→ **Work request**
Report every line of the records beneath this task that holds the string "wurden".

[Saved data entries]
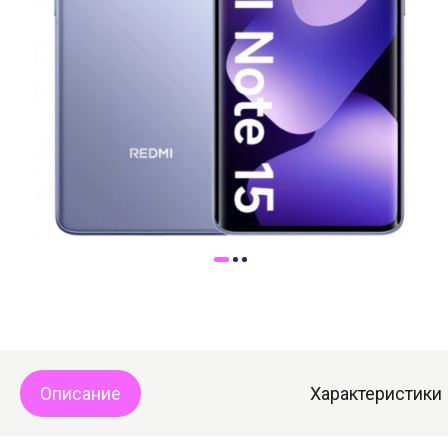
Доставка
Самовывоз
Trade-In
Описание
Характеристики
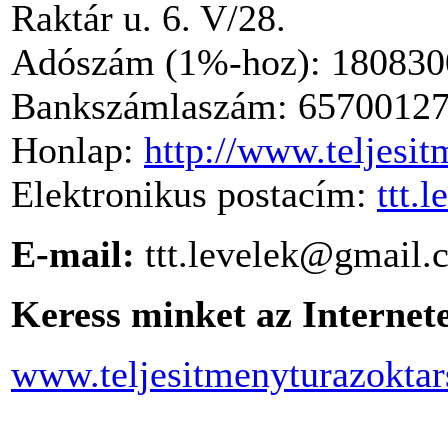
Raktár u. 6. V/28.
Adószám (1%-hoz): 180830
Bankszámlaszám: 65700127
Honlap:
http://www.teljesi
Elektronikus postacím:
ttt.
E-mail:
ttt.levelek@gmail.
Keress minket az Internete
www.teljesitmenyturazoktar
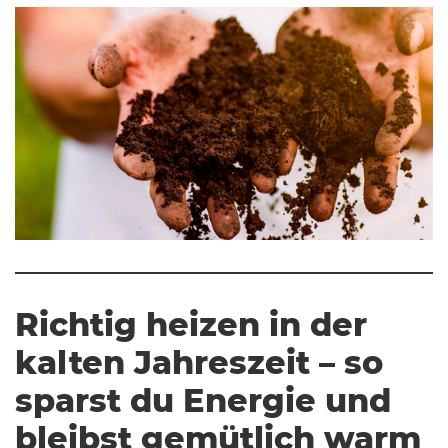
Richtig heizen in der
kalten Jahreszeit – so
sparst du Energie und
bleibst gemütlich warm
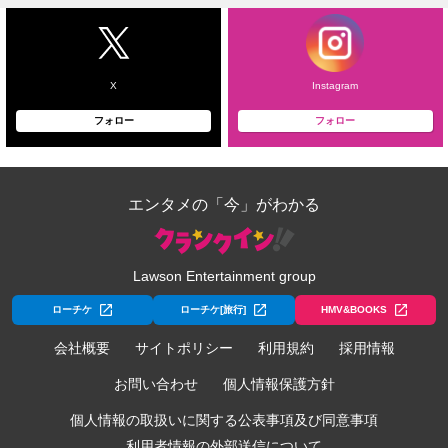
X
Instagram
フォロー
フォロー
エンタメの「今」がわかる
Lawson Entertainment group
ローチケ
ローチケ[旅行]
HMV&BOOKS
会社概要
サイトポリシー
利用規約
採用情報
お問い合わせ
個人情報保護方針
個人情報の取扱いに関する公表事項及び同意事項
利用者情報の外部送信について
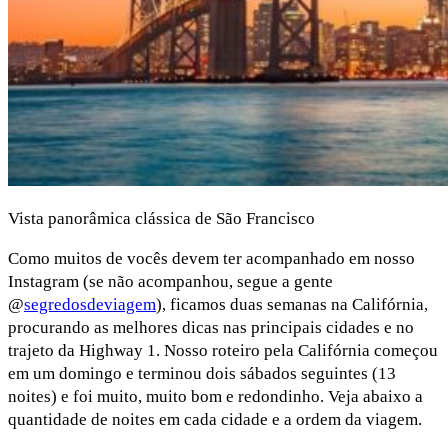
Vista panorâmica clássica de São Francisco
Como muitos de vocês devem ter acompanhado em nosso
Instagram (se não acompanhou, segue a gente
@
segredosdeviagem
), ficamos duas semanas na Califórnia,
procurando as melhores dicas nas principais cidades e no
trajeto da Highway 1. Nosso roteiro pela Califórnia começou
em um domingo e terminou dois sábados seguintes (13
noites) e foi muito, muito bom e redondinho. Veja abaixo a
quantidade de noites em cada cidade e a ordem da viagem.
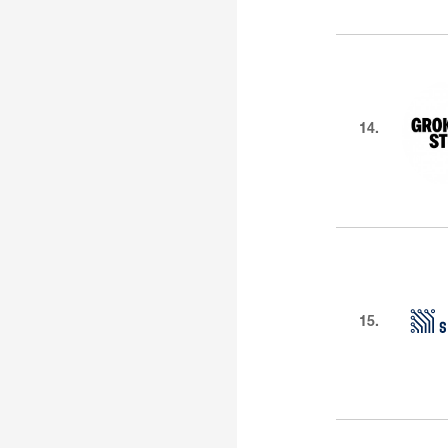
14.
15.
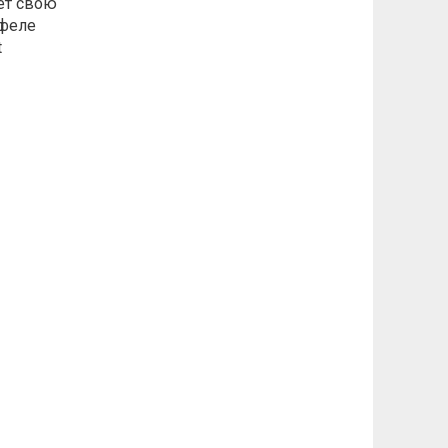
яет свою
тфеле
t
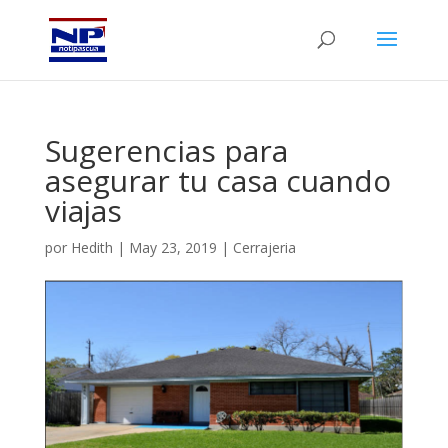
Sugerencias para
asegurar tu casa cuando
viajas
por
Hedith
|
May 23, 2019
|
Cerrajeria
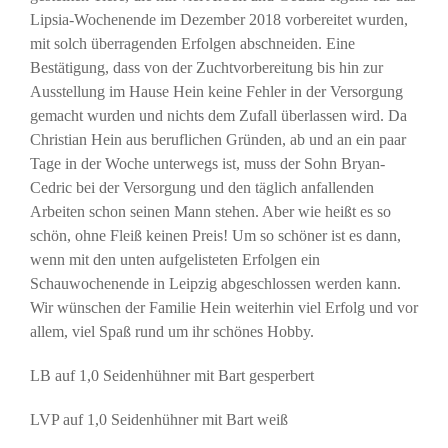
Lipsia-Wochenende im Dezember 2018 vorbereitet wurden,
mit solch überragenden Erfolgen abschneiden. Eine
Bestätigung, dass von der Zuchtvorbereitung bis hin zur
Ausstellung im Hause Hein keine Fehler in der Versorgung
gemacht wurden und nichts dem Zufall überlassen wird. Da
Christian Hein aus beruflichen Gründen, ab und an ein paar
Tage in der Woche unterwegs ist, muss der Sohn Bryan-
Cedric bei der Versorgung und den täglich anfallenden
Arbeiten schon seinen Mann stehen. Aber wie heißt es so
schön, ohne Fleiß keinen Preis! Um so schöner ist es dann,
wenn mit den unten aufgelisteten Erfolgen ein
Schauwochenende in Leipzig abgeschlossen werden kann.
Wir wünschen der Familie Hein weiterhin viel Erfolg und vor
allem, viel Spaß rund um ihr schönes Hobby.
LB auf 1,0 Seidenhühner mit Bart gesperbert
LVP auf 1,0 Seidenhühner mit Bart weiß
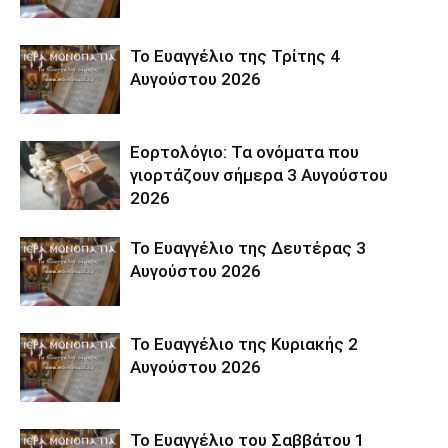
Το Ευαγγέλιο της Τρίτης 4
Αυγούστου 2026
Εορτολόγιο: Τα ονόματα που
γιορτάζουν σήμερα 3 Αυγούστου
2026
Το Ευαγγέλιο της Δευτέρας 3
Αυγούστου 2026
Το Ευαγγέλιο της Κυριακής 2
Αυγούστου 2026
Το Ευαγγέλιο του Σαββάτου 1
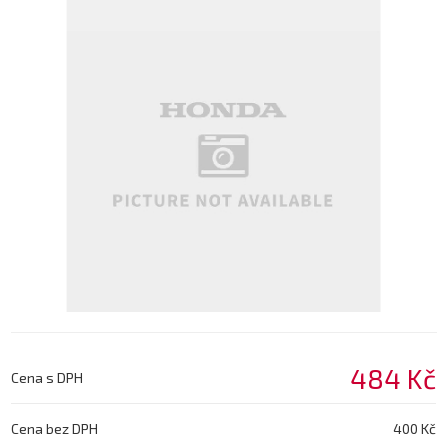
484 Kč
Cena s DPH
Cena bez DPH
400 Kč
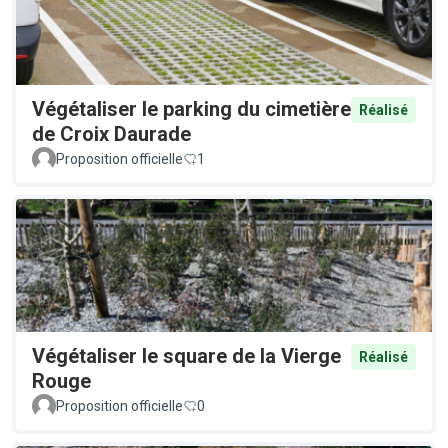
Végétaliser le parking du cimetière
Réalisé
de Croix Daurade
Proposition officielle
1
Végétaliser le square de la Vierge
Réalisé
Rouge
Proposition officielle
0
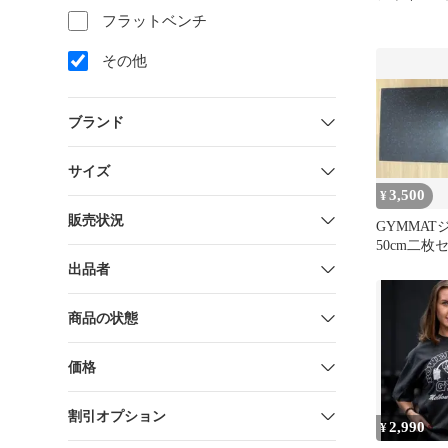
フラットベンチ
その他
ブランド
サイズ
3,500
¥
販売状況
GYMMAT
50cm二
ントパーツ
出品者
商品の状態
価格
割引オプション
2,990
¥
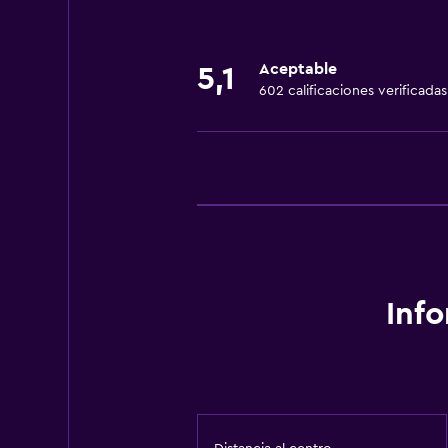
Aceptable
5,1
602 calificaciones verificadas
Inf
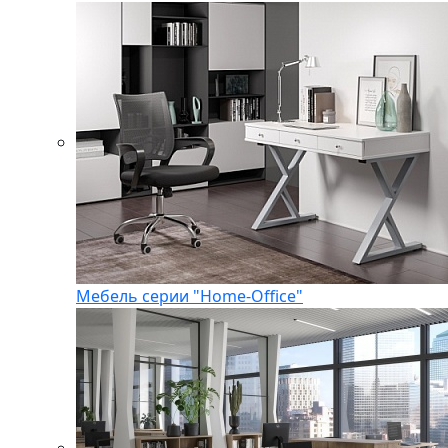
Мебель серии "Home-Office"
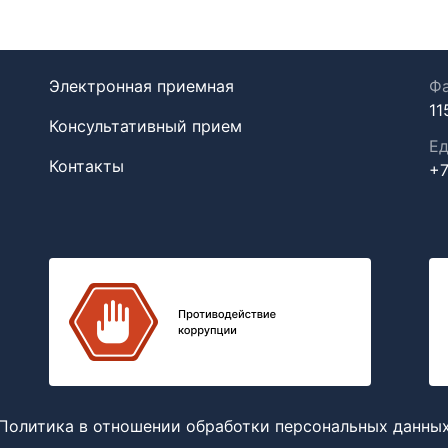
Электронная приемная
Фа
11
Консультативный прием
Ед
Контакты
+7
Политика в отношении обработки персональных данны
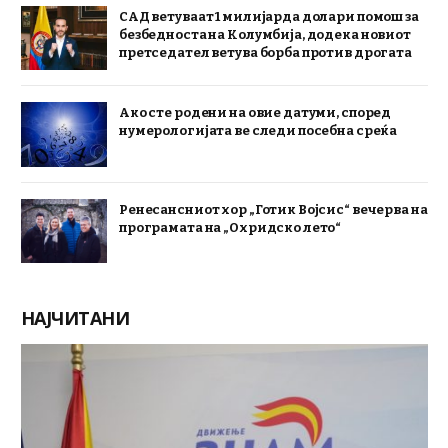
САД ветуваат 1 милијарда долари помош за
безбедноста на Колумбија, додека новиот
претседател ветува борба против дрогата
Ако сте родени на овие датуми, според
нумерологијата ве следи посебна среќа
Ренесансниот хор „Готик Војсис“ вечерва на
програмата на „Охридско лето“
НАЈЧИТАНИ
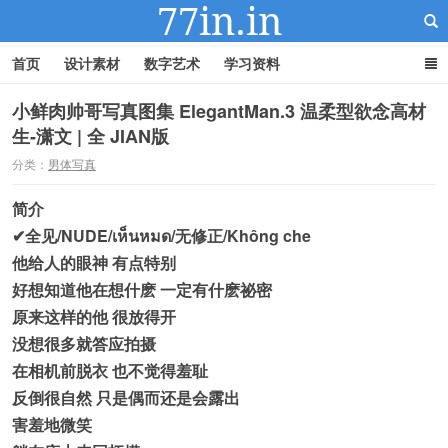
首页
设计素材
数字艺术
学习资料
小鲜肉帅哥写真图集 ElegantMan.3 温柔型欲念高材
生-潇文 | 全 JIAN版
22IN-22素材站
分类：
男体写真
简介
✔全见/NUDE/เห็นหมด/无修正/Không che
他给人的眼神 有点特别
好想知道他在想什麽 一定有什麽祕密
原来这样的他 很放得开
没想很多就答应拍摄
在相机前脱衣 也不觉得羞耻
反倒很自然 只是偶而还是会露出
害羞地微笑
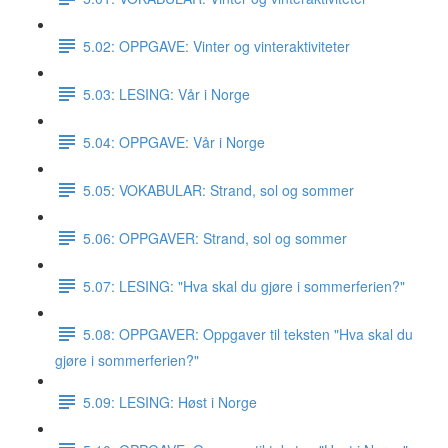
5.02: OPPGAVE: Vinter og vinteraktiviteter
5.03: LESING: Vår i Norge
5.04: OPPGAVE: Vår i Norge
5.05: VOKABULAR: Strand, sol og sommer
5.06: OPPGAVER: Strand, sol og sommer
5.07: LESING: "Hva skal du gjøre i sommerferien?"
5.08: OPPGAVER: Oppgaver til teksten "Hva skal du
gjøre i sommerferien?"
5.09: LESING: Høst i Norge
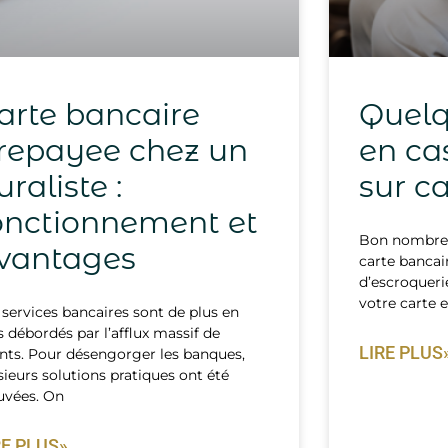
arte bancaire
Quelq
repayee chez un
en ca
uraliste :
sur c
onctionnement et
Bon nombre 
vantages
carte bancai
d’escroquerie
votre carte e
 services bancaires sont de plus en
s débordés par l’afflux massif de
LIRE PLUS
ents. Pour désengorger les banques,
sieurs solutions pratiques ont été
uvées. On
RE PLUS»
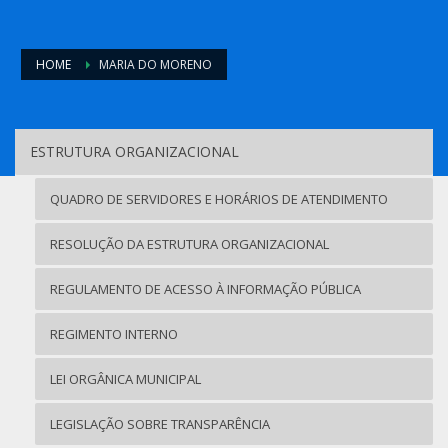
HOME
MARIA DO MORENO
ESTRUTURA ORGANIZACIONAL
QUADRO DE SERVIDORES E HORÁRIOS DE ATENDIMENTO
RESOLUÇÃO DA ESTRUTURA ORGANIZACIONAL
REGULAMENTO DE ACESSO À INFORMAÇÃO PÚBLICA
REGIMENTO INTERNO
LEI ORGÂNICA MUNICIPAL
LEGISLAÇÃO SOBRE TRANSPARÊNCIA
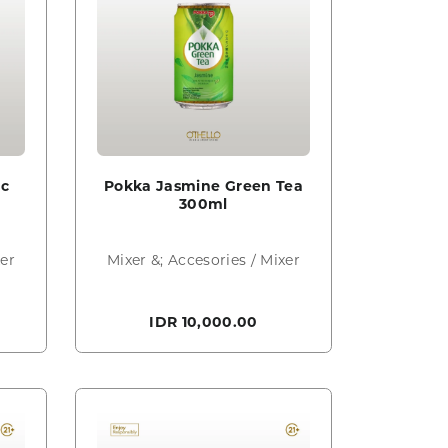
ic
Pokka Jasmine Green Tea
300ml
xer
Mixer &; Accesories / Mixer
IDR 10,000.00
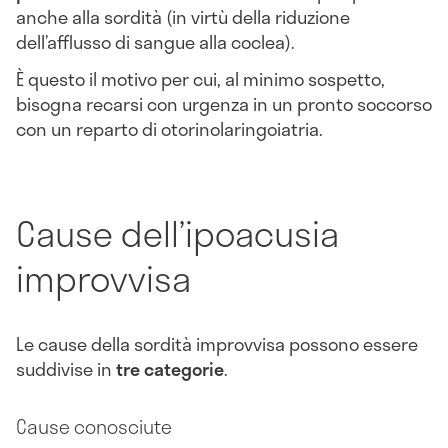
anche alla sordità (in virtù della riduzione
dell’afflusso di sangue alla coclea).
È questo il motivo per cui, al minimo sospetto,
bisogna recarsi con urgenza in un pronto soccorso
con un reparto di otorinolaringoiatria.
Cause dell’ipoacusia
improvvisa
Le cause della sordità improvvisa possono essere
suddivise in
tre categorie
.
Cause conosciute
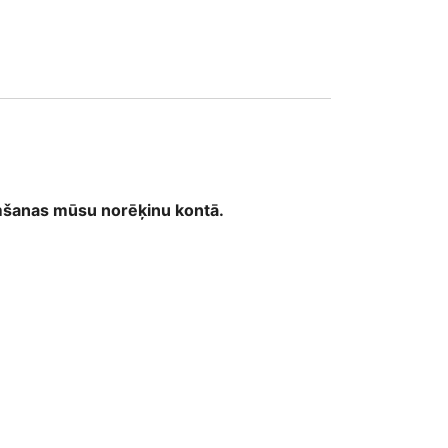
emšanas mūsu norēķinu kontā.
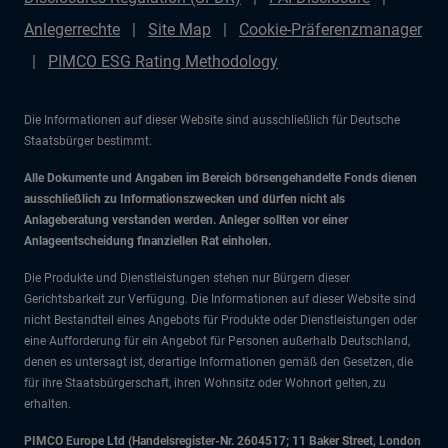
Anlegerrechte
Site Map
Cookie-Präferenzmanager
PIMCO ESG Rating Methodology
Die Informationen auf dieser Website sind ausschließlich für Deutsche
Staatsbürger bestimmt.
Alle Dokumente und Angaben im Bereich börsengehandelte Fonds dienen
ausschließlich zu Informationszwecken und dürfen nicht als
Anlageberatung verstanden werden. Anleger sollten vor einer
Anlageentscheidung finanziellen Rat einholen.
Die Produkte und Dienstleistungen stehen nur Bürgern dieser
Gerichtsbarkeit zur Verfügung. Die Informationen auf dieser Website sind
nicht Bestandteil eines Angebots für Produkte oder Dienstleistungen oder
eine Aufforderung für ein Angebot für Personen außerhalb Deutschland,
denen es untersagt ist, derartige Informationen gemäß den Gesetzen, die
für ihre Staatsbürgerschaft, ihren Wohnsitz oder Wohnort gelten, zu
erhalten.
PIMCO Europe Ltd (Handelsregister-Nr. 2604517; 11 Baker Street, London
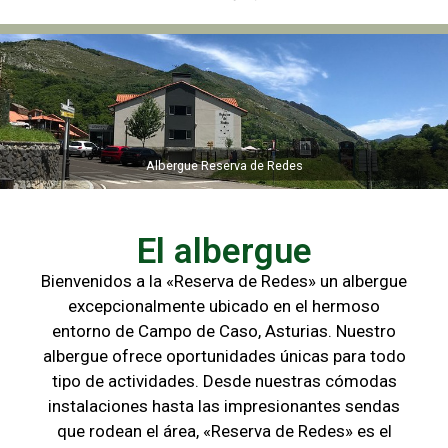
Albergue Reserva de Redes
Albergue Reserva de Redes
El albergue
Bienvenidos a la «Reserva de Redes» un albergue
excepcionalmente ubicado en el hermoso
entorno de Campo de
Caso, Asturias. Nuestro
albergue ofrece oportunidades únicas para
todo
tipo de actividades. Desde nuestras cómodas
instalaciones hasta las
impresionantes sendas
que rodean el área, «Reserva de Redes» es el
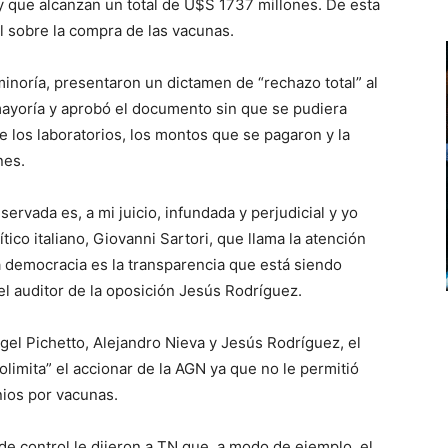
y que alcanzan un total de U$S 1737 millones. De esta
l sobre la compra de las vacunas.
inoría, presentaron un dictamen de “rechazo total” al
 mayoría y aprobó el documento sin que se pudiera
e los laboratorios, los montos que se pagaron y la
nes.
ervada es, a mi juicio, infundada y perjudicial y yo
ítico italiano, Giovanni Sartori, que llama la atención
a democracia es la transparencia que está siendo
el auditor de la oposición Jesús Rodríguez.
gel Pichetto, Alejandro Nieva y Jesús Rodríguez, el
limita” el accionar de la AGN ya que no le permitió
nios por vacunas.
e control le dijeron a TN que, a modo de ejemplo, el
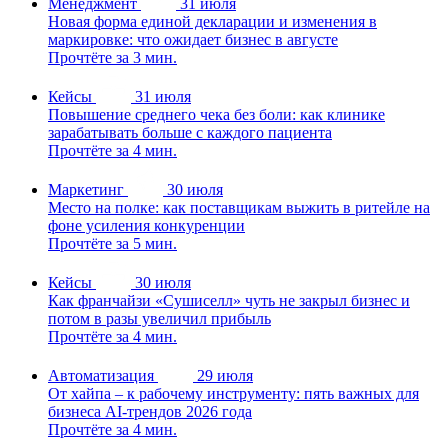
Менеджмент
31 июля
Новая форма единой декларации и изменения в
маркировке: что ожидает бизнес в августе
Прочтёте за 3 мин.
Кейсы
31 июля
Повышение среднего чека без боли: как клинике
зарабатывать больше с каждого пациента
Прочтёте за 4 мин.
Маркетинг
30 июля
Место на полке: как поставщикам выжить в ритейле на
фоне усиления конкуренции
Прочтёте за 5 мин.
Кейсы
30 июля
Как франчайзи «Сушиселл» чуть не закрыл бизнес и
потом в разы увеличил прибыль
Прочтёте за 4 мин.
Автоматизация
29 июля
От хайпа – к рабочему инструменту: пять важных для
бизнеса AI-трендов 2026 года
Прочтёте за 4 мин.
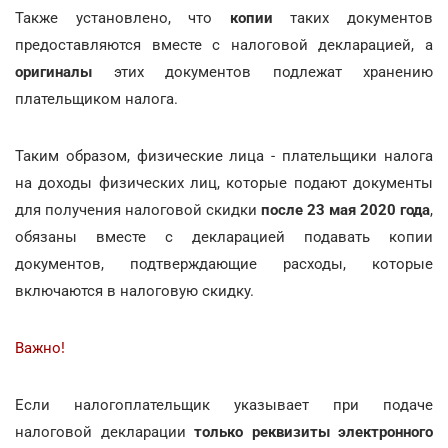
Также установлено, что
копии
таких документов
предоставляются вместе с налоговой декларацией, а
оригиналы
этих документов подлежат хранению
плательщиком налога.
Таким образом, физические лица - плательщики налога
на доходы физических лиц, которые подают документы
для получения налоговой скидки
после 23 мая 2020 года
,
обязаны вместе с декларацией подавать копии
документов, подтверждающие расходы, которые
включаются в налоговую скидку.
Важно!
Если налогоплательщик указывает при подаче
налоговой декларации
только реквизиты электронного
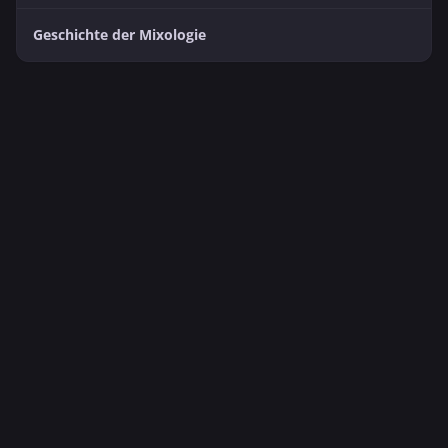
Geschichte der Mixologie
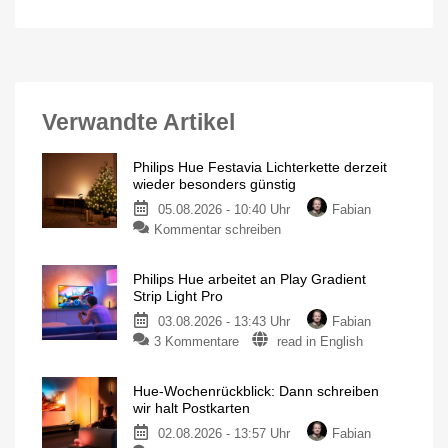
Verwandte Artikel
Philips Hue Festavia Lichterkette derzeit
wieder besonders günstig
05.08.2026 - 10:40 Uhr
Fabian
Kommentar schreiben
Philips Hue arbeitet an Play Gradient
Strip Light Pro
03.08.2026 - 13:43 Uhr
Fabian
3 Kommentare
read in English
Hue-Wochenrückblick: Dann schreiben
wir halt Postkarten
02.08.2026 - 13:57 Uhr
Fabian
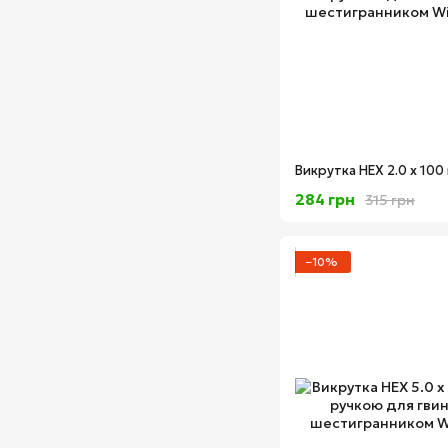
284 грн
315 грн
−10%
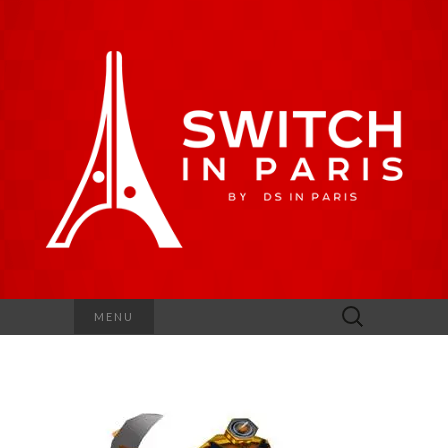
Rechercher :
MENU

→ **Finished task**
Lipsia-Wochenende im Dezember 2018 vorbereitet wurden,
gemacht wurden und nichts dem Zufall überlassen wird. Da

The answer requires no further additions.